Solo-reflect, written or chat. Take eight minutes. The prompt asks for honesty about voices, which can be tender.

  1. Audit your week. Where in your schedule does the productivity ideal live? Not as policy, as compulsion. The hours you cannot let yourself rest. The hour you check email “just once.”
  2. Whose voice is the productivity ideal in? A parent, a grandparent, a teacher, a culture, a particular employer, an internalized ancestor. Be specific.
  3. Whose history is that voice carrying? What labor was stolen, given, demanded? You may not know the answer. Write what you do know.

Facilitator Note: The third question can produce strong feeling, especially for participants whose family histories carry forced labor, immigration under coercion, intergenerational poverty, or assimilation pressure. Hold space without interpretation. The participant is the authority on their own lineage.

Discussion 18 min

Prompt 1. What is the Laziness Lie in YOUR head? Whose voice does it speak in, and whose interest does it serve? (Devon Price names this in Laziness Does Not Exist; Hersey names the deeper history.)

Listen for the specificity. Not “society” but a person, a sentence, a particular childhood scene. The Laziness Lie is rarely abstract; it is usually attached to a specific memory.

Prompt 2. Whose rest is read as rest in your life, and whose rest is read as failure? (The good immigrant grandchild’s nap is not the trust-fund kid’s nap, even when the bodies are equally tired. The high-functioning autistic’s collapse is not the same as the well-supported neurotypical’s vacation.)

This prompt invites the racial, class, gender, and disability asymmetries that Hersey insists on. Do not flatten them. Allies and white participants: this is a listening prompt unless you are speaking from your own marginalization.

Prompt 3. What would it mean for your nervous system AND your politics if you took rest seriously this week? The braid, not just one thread.

Closer to integration. Some participants will resist the political register and stay clinical; others will resist the clinical register and stay political. Honor both directions; the braid does not require equal weighting in any one person.

Future sessions: Topics raised that need their own time. Hold these for a deeper dive.

Closing 7 min

A specific Hersey passage, a specific scheduled rest, and the question of whose history you are carrying.

Pick one to take with you:

  1. Read the introduction to Hersey’s Rest Is Resistance this week. Not the whole book. The introduction. Let it land in the source language.
  2. Twenty minutes of scheduled, defended rest this week, named in advance, with no productive output expected. Sleep, lie down, stare at a wall. The defense is part of the rest.
  3. ND-affirming resource: The Nap Ministry (thenapministry.com); Robert Chapman, Empire of Normality (2023); Devon Price, Laziness Does Not Exist (2021).
  4. Nothing. Showing up was the work.

Checkout: One sentence.

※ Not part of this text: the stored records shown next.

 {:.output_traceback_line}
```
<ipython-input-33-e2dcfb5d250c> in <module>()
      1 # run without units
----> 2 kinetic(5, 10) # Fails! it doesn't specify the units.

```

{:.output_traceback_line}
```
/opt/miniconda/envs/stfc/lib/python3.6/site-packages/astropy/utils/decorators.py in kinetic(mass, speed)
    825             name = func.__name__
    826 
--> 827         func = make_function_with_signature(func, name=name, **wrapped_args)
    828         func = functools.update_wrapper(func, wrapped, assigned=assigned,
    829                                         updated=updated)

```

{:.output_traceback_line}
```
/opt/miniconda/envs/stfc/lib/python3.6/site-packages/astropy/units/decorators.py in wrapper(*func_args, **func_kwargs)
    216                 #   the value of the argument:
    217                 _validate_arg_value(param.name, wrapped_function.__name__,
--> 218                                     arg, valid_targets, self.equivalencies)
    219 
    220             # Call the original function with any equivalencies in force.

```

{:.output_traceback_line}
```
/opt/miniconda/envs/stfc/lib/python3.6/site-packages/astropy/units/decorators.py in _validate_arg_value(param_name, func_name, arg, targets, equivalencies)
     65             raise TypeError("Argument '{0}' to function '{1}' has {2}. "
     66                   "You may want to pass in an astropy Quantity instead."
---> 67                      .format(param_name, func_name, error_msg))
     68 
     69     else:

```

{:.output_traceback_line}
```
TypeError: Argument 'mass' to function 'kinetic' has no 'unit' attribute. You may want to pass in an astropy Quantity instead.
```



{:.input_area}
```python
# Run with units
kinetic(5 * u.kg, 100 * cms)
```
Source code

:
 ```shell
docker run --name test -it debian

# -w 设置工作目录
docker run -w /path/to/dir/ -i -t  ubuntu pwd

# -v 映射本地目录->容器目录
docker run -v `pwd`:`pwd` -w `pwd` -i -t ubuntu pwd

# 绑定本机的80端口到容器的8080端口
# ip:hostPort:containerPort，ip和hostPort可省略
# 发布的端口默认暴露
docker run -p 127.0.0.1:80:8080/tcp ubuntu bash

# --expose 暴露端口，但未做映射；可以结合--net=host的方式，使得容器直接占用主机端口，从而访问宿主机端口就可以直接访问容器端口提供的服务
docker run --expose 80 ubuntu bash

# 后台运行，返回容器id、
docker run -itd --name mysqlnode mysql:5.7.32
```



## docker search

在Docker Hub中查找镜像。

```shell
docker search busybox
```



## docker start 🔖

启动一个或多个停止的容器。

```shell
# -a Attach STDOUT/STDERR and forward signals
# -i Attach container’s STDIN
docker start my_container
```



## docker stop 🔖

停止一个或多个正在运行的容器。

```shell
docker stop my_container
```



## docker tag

One thing you’re taking from this hour, plus the small concrete thing you’ll do or not do because of it.

Facilitator Note: Push gently for specifics. “I’ll rest” becomes “I’ll close the laptop for twenty minutes after this.” Then close the room with thirty seconds of shared silence and a clear ending. ND nervous systems regulate better with a known landing.

Crisis resources: If you are in crisis tonight, 988 (call or text) or Crisis Text Line (text HOME to 741741).